### DDTCDR VS SVD
This notebook is for validting the generality of the DDTCDR model.
- We use the original code and partial dataset publish on [github.com](https://github.com/lpworld/DDTCDR)
- The train test split we keep identical to the original code
- The evluation is the same as the original paper: MAE

### 1. Import Libs and datasets

In [1]:
import pandas as pd
from copy import deepcopy

In [2]:
book = pd.read_csv('../DDTCDR/book.csv')
movie = pd.read_csv('../DDTCDR/movie.csv')

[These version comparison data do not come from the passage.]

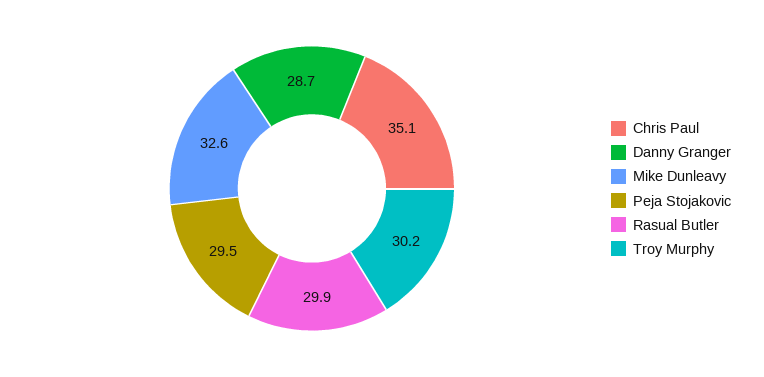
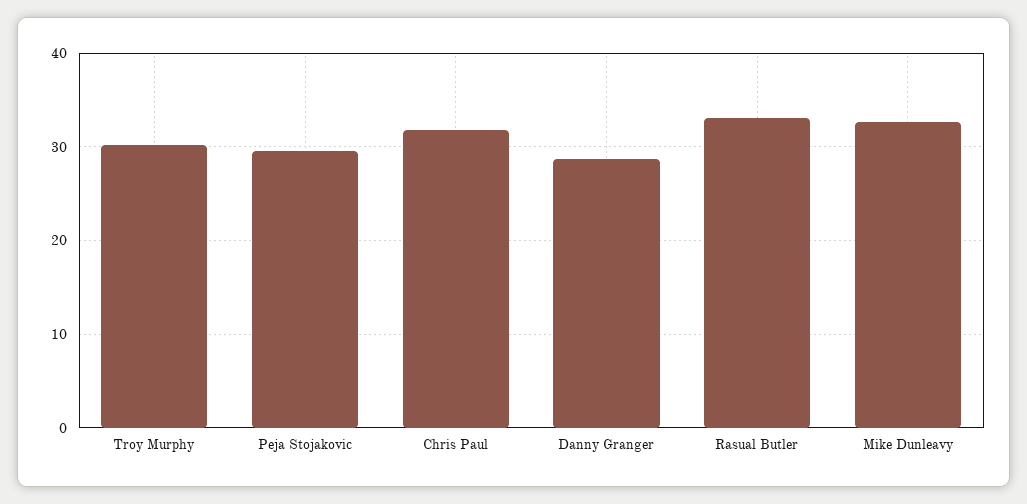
Chris Paul: 35.1 -> 32
Rasual Butler: 29.9 -> 33

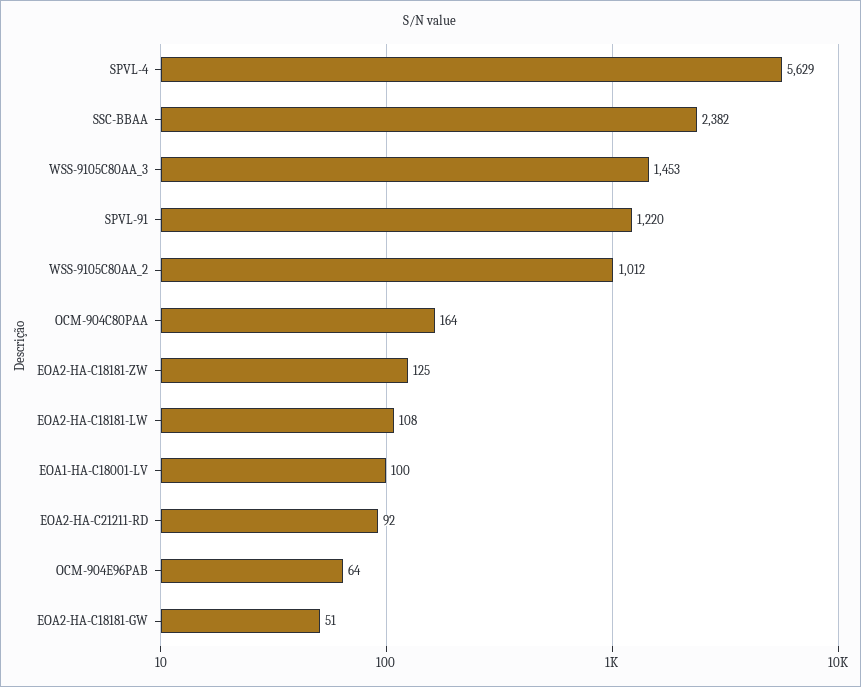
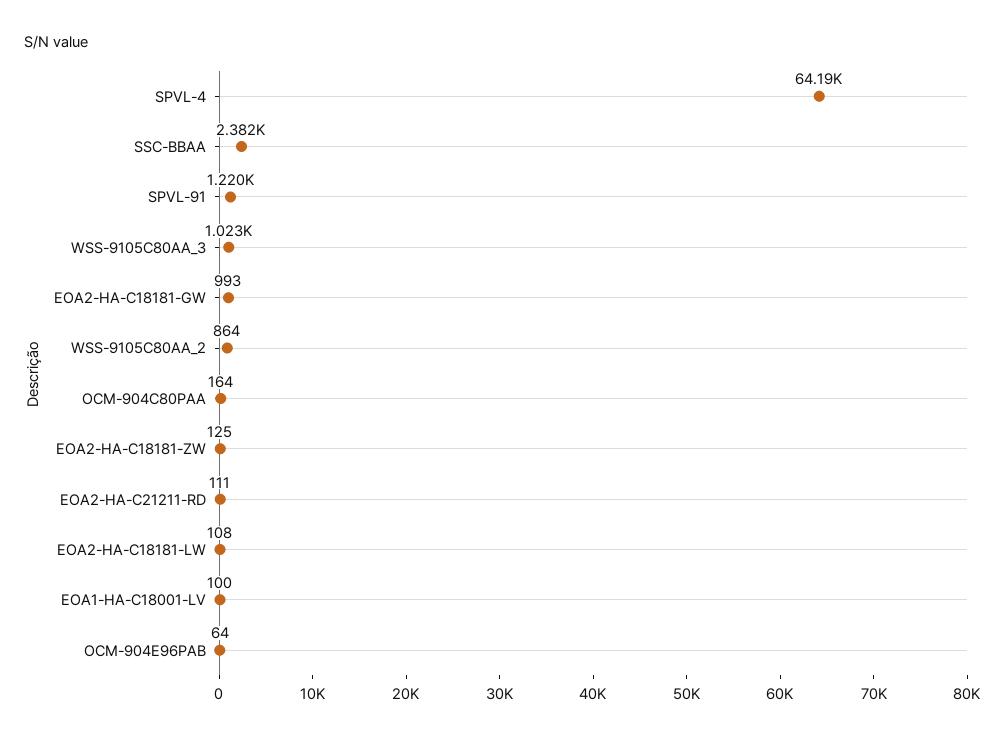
SPVL-4: 5629 -> 64190
WSS-9105C80AA_3: 1453 -> 1023
WSS-9105C80AA_2: 1012 -> 864
EOA2-HA-C21211-RD: 92 -> 111
EOA2-HA-C18181-GW: 51 -> 993

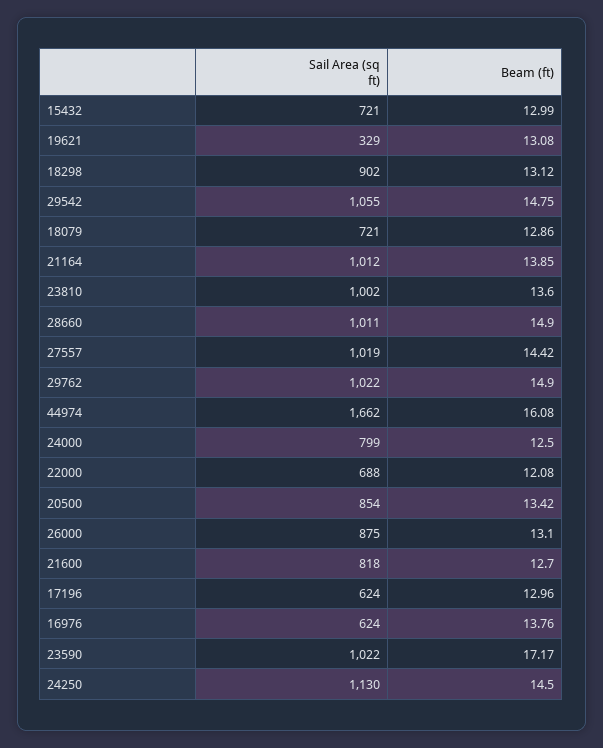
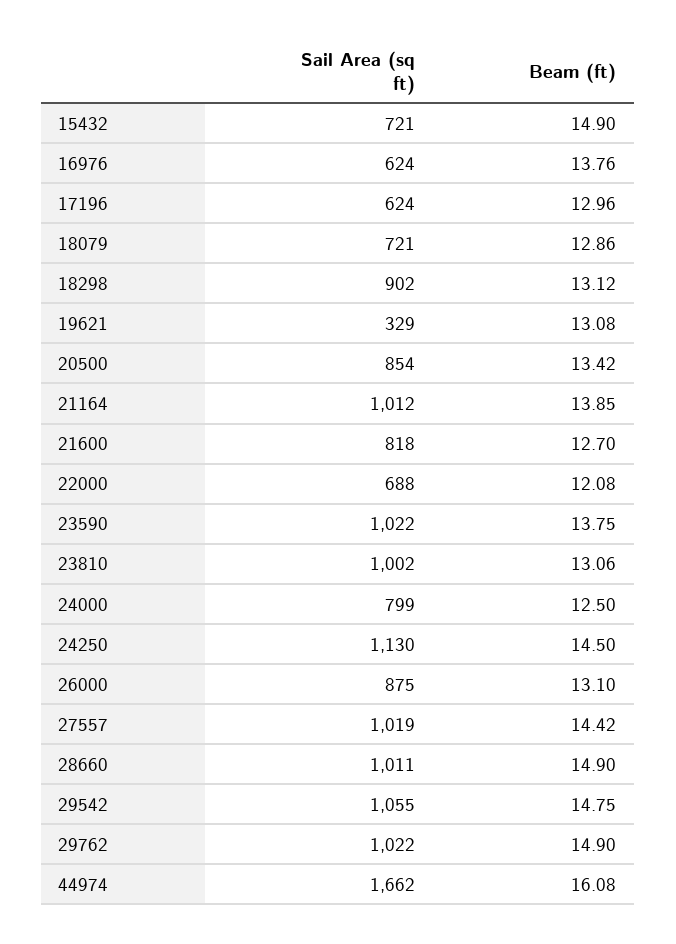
Beam (ft), 15432: 12.99 -> 14.9
Beam (ft), 23810: 13.6 -> 13.06
Beam (ft), 23590: 17.17 -> 13.75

### 2. Rating normalization

In [3]:
def normalize(ratings):
    """normalize into [0, 1] from [0, max_rating]"""
    ratings = deepcopy(ratings)
    max_rating = ratings.rating.max()
    ratings['rating'] = ratings.rating * 1.0 / max_rating
    return ratings

In [4]:
book = normalize(book)
movie = normalize(movie)

### 3. train test split

In [5]:
cut = 4 * len(book) // 5
train_book = book[:cut]
test_book = book[cut:]

cut_movie = 4 * len(movie) // 5
train_movie = movie[:cut_movie]
test_movie = movie[cut_movie:]

### 4.1 Use SVD on training Movie data and evluate on testing data

In [6]:
from surprise import SVD, Dataset, Reader
from surprise import accuracy
import random
import numpy as np

In [7]:
my_seed = 13
random.seed(my_seed)
np.random.seed(my_seed)
reader = Reader(rating_scale=(0,1))
training_data = Dataset.load_from_df(train_movie[['userId', 'itemId', 'rating']], reader)
testing_data = Dataset.load_from_df(test_movie[['userId', 'itemId', 'rating']], reader)
algo = SVD(verbose = True, n_factors = 10)
training_data = training_data.build_full_trainset()
testing_data = testing_data.build_full_trainset().build_testset()

algo.fit(training_data,)
training_eval = training_data.build_testset()
train_pre = algo.test(training_eval)
train_mae = accuracy.mae(train_pre, verbose=False)
test_pre = algo.test(testing_data)
test_mae = accuracy.mae(test_pre, verbose=False)

Processing epoch 0
Processing epoch 1
Processing epoch 2
Processing epoch 3
Processing epoch 4
Processing epoch 5
Processing epoch 6
Processing epoch 7
Processing epoch 8
Processing epoch 9
Processing epoch 10
Processing epoch 11
Processing epoch 12
Processing epoch 13
Processing epoch 14
Processing epoch 15
Processing epoch 16
Processing epoch 17
Processing epoch 18
Processing epoch 19


In [8]:
print(f"The only using in-domain movie data on SVD: {round(test_mae, 3)}")

The only using in-domain movie data on SVD: 0.147


### 4.2 Use SVD on training Book data and evluate on testing data

In [9]:
my_seed = 13
random.seed(my_seed)
np.random.seed(my_seed)
reader = Reader(rating_scale=(0,1))
training_data = Dataset.load_from_df(train_book[['userId', 'itemId', 'rating']], reader)
testing_data = Dataset.load_from_df(test_book[['userId', 'itemId', 'rating']], reader)
algo = SVD(verbose = True, n_factors = 10)
training_data = training_data.build_full_trainset()
testing_data = testing_data.build_full_trainset().build_testset()

algo.fit(training_data,)
training_eval = training_data.build_testset()
train_pre = algo.test(training_eval)
train_mae = accuracy.mae(train_pre, verbose=False)
test_pre = algo.test(testing_data)
test_mae = accuracy.mae(test_pre, verbose=False)

Processing epoch 0
Processing epoch 1
Processing epoch 2
Processing epoch 3
Processing epoch 4
Processing epoch 5
Processing epoch 6
Processing epoch 7
Processing epoch 8
Processing epoch 9
Processing epoch 10
Processing epoch 11
Processing epoch 12
Processing epoch 13
Processing epoch 14
Processing epoch 15
Processing epoch 16
Processing epoch 17
Processing epoch 18
Processing epoch 19


In [10]:
print(f"The only using in-domain book data on SVD: {round(test_mae, 3)}")

The only using in-domain book data on SVD: 0.13